Cottarelli rilancia Interspac: perché il modello Bayern in Italia non è possibileTUTTO mercato WEB
mercoledì 16 aprile 2025, 13:53Serie A
di Ivan Cardia

"Non voglio entrare nei dettagli, siamo disponibili a parlare con chiunque, l’abbiamo fatto con Zhang, siamo pronti a farlo con i nuovi proprietari dell’Inter. Qualora ci fosse un’apertura da parte loro, ci muoveremmo per fare la raccolta. Non possiamo farlo senza.
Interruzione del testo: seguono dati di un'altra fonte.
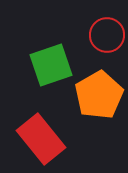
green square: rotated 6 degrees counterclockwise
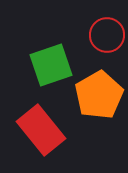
red rectangle: moved 9 px up
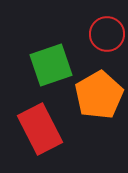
red circle: moved 1 px up
red rectangle: moved 1 px left, 1 px up; rotated 12 degrees clockwise
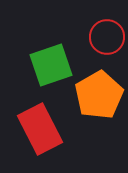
red circle: moved 3 px down
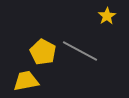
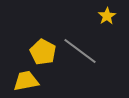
gray line: rotated 9 degrees clockwise
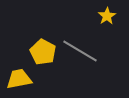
gray line: rotated 6 degrees counterclockwise
yellow trapezoid: moved 7 px left, 2 px up
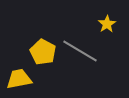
yellow star: moved 8 px down
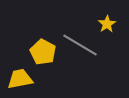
gray line: moved 6 px up
yellow trapezoid: moved 1 px right
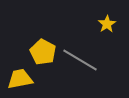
gray line: moved 15 px down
Io sinceramente ovunque vado, trovo tifosi che mi chiedono di Interspac”. Carlo Cottarelli, ideatore di Interspac torna alla carica per l’ipotesi di azionariato popolare che da anni si propone di “rafforzare l'Inter con risorse di tifosi e investitori istituzionali”. Iniziativa lodevole, per diverse ragioni, ma che in Italia non ha mai attecchito e non sembra che le cose cambieranno, specie se si fa riferimento a una big come l’Inter.
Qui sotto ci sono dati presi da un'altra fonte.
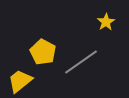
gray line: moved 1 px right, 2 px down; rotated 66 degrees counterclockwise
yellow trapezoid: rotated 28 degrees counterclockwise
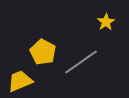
yellow trapezoid: rotated 16 degrees clockwise
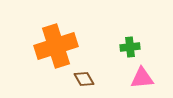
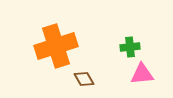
pink triangle: moved 4 px up
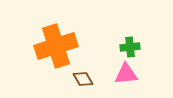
pink triangle: moved 16 px left
brown diamond: moved 1 px left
Il modello Bayern Monaco. Complice l’incrocio di questa sera in Champions League, il club bavarese è spesso indicato come archetipo dell’azionariato popolare. E in effetti funziona: i tedeschi, che per esempio negli ultimi 12 anni hanno vinto undici volte la Bundesliga, coniugano i risultati sportivi a quelli economici, se si considera che da 32 anni chiudono regolarmente il bilancio in attivo. Con un fatturato mostre: nel 2024 i ricavi a livello consolidato sono stati pari a 951,5 milioni di euro, salendo 1,017 miliardi di euro contando le plusvalenze. Più del doppio di quello dell’Inter. Il tutto, mantenendo una proprietà diffusa: il 75% della società è infatti gestito da soci piccoli o medio-piccoli, oltre 400.000. Ai quali peraltro vengono regolarmente distribuiti dividendi, al 2024 oltre 120 milioni di euro nei vent’anni precedenti. Il restante 25% è in mano a tre colossi locali: Adidas, Allianz e Audi, ciascuna con l’8,33% delle quote societarie

Perché non può funzionare in Italia. Una differenza fondamentale, in verità, la ricorda lo stesso Cottarelli: "La differenza fondamentale tra i club tedeschi, come il Bayern Monaco, e quelli italiani, è che in Germania tutte queste società sono nate con l’azionariato popolare. Mai i tifosi insomma hanno dovuto comprare la società da un precedente proprietario". Il primo fattore è culturale e storico: la Germania (e in parte anche la Spagna, dove per esempio sia Real Madrid sia Barcellona seguono un modello simile) ha sempre sposato questa filosofia. Non è solo una questione di mentalità: agli albori del Bayern, le quote non costavano cifre impensabili per il tifoso medio. Oggi, chi vorrebbe rilevare una parte dell’Inter dovrebbe entrare in una società con una valutazione complessiva almeno vicina a un miliardo di euro. Il modello tedesco, peraltro, deriva da precisi obblighi di legge, con rilevanti eccezioni come Lipsia o Wolfsburg. C’è poi un fattore decisionale: i tre colossi già citati (Adidas, Allianz e Audi) hanno investito somme rilevanti e inevitabilmente hanno un peso nella vita del club, ma non hanno un vero e proprio potere decisionale, rimesso all’assemblea dei soci. Per trapiantarlo in Italia, e nello specifico a Milano, bisognerebbe in sostanza trovare tre-quattro grandi investitori, magari interessati al club per ragioni locali (come nel caso del Bayern), disposti a spendere cifre consistenti per quote di minoranza, e poi allargare la compagine ad azionisti piccoli o al massimo medi, come quelli che finora hanno formalmente dato il loro appoggio a Interspac. Quanto al quadro legislativo, nel 2024 la Camera aveva approvato un disegno di legge sull’azionariato popolare: al momento, non se n’è saputo più nulla. E non un caso che in Italia il modello non abbia mai attecchito, se non per piccole “favole” di provincia come L’Aquila, che dal 2023/2024 ha avviato un’esperienza di azionariato popolare, in un contesto - ça va sans dire - molto lontano da quello di una big come l’Inter.